The paper compares the PIE model with two well‑studied models:

• Random planted (Stochastic Block) model – Both clusters are random G(n/2, p) graphs and cross‑cluster edges appear independently with probability q < p. In this setting the planted cut can be recovered exactly, but the model assumes strong independence and uniformity.
• Semi‑random model – The intra‑cluster graphs may be arbitrary, but the cross‑cluster edges are still generated independently and an adversary may delete some of them. Recovery of the planted cut is still impossible in general, but algorithms can achieve O(|E_random|) guarantees.

The PIE model strictly generalizes both: intra‑cluster graphs are arbitrary, and the cross‑cluster edges come from any permutation‑invariant distribution, allowing dependencies, large bicliques, and complex structures. Consequently, exact recovery of the planted cut is information‑theoretically impossible, yet the authors show that a constant‑factor approximation is achievable under mild density conditions on the random edges.

The authors also discuss practical motivations. In clustering with noisy similarity measurements, the true intra‑cluster similarities form a structured graph (E_G) while measurement errors produce noisy cross‑cluster edges (E_random) that are plausibly permutation‑invariant. In social networks, local ties (friends, family) correspond to E_G, whereas global ties (co‑authorship, online follows) correspond to E_random. The PIE model captures the independence of these tie types and the lack of label information, making the algorithm applicable to real‑world network partitioning tasks.
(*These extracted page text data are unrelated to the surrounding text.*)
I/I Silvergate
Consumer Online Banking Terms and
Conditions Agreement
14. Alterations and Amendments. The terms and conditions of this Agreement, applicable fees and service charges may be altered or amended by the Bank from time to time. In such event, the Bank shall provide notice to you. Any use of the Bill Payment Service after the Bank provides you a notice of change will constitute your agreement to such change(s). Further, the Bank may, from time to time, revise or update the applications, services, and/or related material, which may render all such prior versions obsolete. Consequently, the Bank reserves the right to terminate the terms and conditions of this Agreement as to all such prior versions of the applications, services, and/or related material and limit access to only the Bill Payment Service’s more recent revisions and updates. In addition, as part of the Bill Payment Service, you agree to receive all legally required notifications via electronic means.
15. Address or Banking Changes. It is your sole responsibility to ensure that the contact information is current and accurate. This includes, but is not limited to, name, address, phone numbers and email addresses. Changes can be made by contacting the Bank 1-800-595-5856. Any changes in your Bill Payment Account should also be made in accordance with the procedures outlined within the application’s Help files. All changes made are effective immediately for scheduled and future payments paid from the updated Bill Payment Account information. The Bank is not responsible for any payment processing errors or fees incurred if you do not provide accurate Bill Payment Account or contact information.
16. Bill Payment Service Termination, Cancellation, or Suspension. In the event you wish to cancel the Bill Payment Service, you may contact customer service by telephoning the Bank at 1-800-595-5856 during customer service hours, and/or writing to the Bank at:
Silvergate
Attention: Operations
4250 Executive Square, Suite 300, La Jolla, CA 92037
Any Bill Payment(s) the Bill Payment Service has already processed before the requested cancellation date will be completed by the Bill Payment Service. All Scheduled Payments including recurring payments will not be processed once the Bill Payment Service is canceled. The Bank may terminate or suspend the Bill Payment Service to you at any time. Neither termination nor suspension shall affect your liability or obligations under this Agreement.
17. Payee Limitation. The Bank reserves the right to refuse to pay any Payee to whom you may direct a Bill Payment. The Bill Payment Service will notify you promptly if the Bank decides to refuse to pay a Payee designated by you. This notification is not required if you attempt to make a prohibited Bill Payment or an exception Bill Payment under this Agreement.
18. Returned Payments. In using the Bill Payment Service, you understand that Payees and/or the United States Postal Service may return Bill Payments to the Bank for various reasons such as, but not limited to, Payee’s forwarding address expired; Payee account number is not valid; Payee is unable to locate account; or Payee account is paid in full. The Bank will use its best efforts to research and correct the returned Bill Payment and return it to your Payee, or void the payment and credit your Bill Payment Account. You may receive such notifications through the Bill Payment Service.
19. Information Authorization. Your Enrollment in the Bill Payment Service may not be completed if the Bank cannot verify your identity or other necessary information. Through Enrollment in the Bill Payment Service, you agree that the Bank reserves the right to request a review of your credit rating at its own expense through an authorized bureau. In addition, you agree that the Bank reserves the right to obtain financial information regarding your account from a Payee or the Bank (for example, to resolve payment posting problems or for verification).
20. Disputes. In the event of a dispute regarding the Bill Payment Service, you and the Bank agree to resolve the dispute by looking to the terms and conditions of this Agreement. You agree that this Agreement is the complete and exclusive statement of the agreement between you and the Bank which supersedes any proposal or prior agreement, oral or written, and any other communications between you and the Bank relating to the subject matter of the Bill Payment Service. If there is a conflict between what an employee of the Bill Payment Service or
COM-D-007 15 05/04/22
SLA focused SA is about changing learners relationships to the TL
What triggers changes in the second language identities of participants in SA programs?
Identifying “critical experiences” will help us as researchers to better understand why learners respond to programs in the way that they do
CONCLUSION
Finally, the paper outlines future directions: extending the techniques to other graph partitioning problems (e.g., sparsest cut, multi‑way cuts), tightening the hidden constants and logarithmic factors, and exploring whether similar semi‑adversarial models can yield stronger guarantees for other combinatorial optimization problems. The work demonstrates that by carefully blending SDP relaxations with geometric removal procedures, one can obtain robust approximation guarantees even in highly adversarial, semi‑random environments.